■ What the task requires ■
Each record must come back unchanged in your answer, stripped of its images.

■ Records provided ■
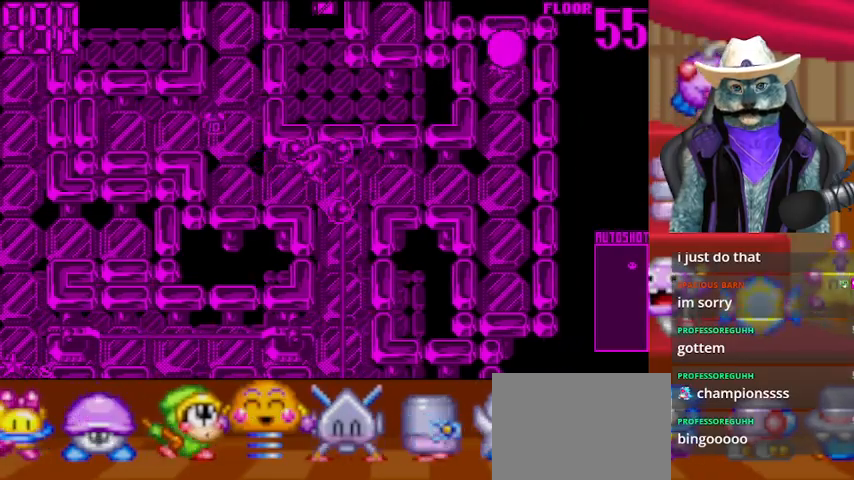
{"buttons": ["DPAD_UP"], "left_stick": "center", "right_stick": "center", "events": [[83, "DPAD_LEFT", "down"], [459, "DPAD_UP", "down"], [500, "DPAD_LEFT", "up"]]}
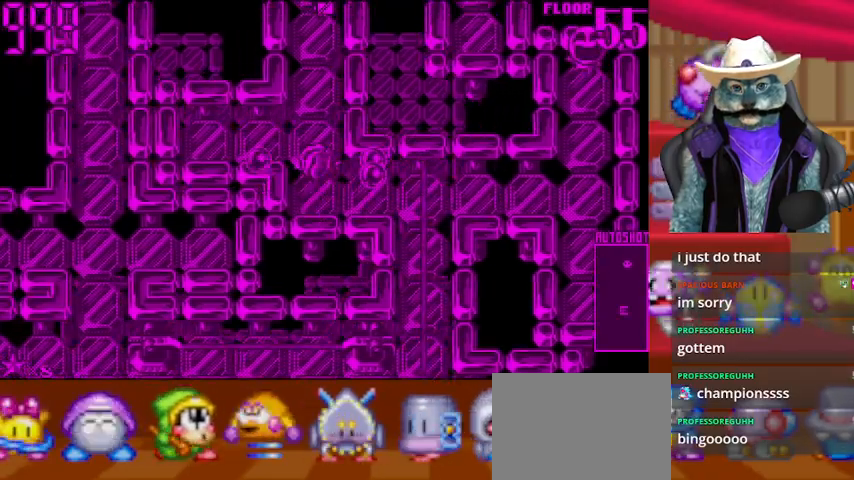
{"buttons": ["DPAD_UP"], "left_stick": "center", "right_stick": "center", "events": []}
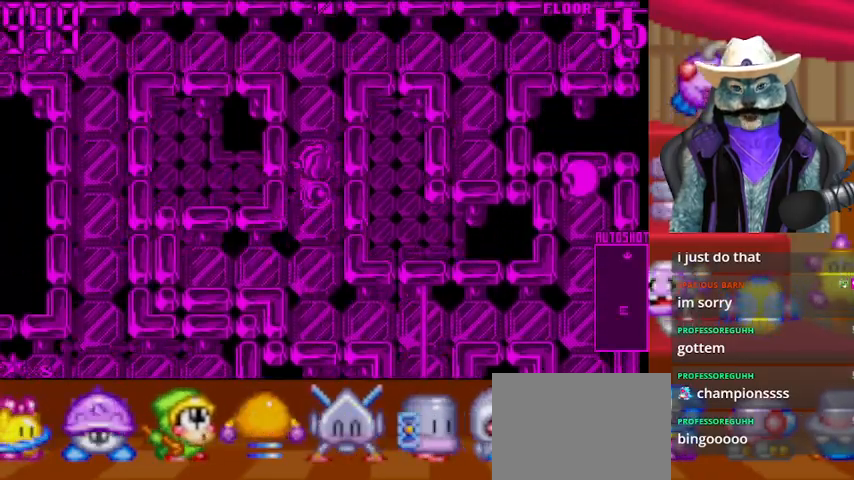
{"buttons": ["DPAD_LEFT"], "left_stick": "center", "right_stick": "center", "events": [[500, "DPAD_LEFT", "down"], [500, "DPAD_UP", "up"]]}
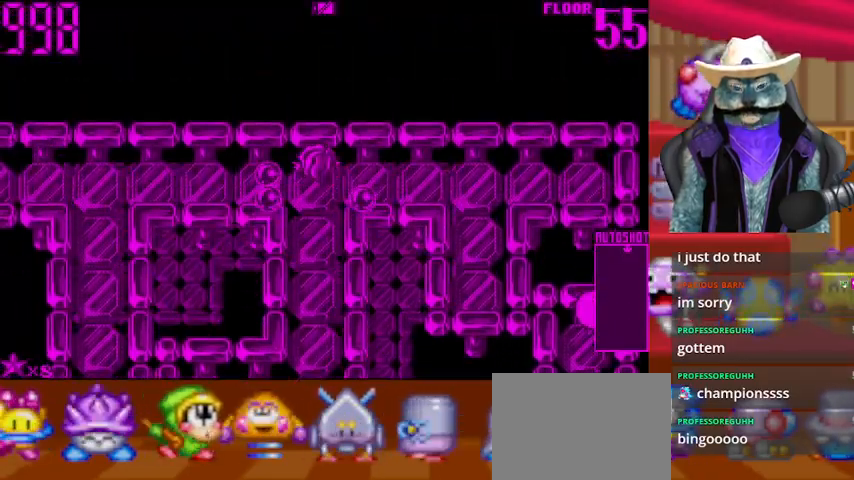
{"buttons": ["DPAD_LEFT"], "left_stick": "center", "right_stick": "center", "events": []}
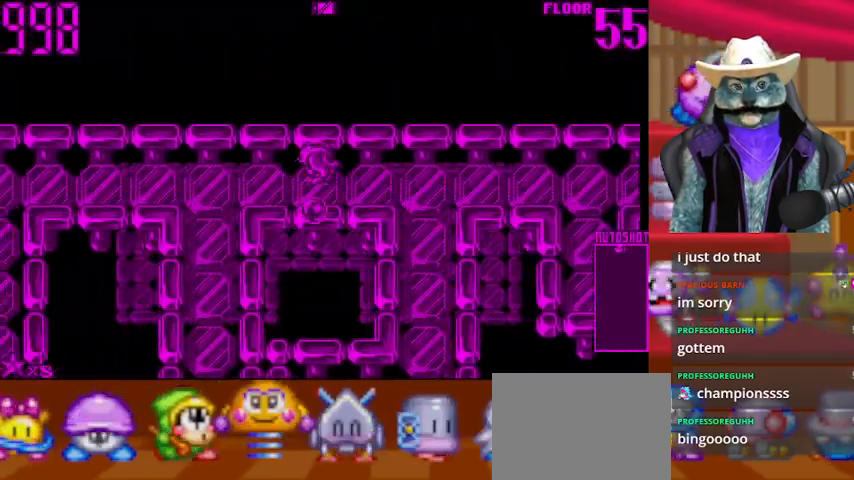
{"buttons": ["DPAD_DOWN"], "left_stick": "center", "right_stick": "center", "events": [[333, "DPAD_DOWN", "down"], [375, "DPAD_LEFT", "up"]]}
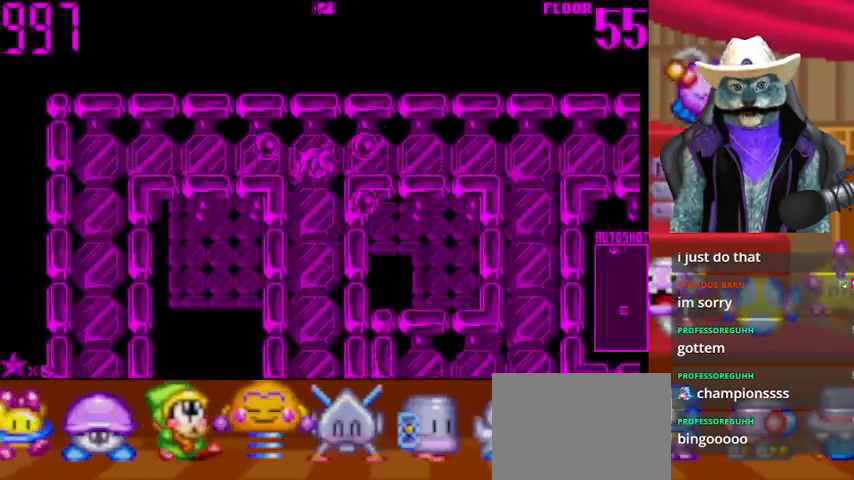
{"buttons": ["DPAD_DOWN"], "left_stick": "center", "right_stick": "center", "events": []}
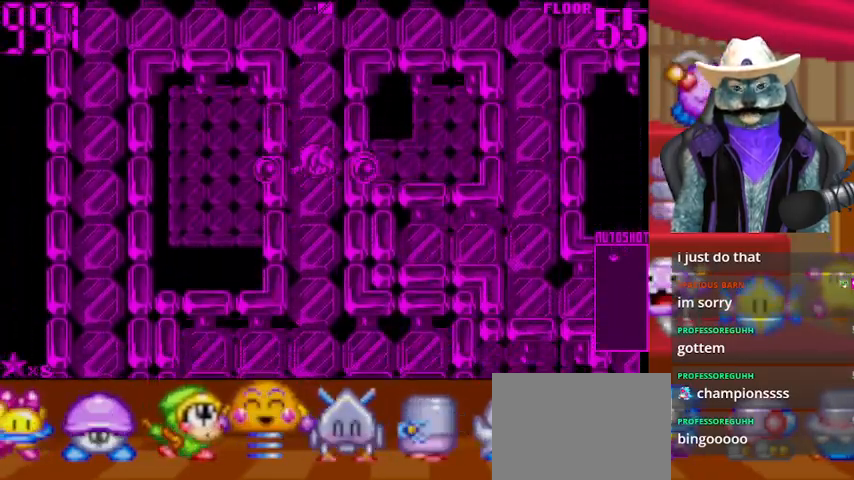
{"buttons": ["DPAD_DOWN"], "left_stick": "center", "right_stick": "center", "events": []}
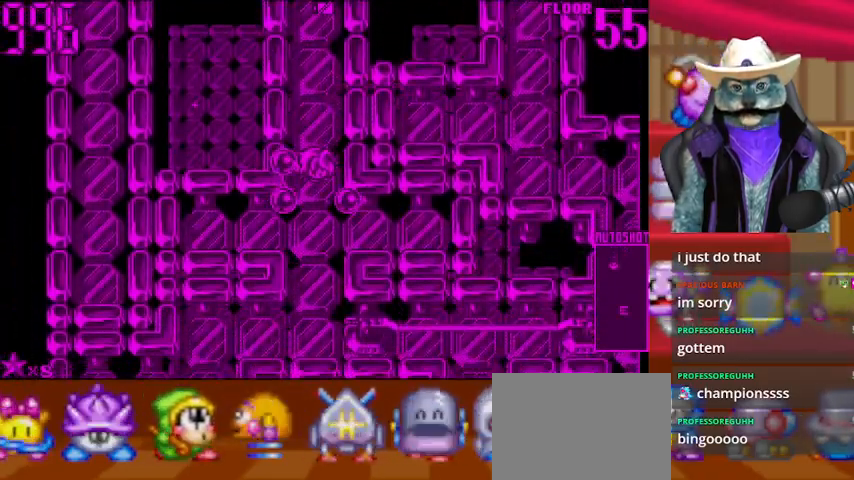
{"buttons": ["DPAD_DOWN"], "left_stick": "center", "right_stick": "center", "events": []}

■ Completed task ■
{"buttons": ["DPAD_UP"], "left_stick": "center", "right_stick": "center", "events": [[83, "DPAD_LEFT", "down"], [459, "DPAD_UP", "down"], [500, "DPAD_LEFT", "up"]]}
{"buttons": ["DPAD_UP"], "left_stick": "center", "right_stick": "center", "events": []}
{"buttons": ["DPAD_LEFT"], "left_stick": "center", "right_stick": "center", "events": [[500, "DPAD_LEFT", "down"], [500, "DPAD_UP", "up"]]}
{"buttons": ["DPAD_LEFT"], "left_stick": "center", "right_stick": "center", "events": []}
{"buttons": ["DPAD_DOWN"], "left_stick": "center", "right_stick": "center", "events": [[333, "DPAD_DOWN", "down"], [375, "DPAD_LEFT", "up"]]}
{"buttons": ["DPAD_DOWN"], "left_stick": "center", "right_stick": "center", "events": []}
{"buttons": ["DPAD_DOWN"], "left_stick": "center", "right_stick": "center", "events": []}
{"buttons": ["DPAD_DOWN"], "left_stick": "center", "right_stick": "center", "events": []}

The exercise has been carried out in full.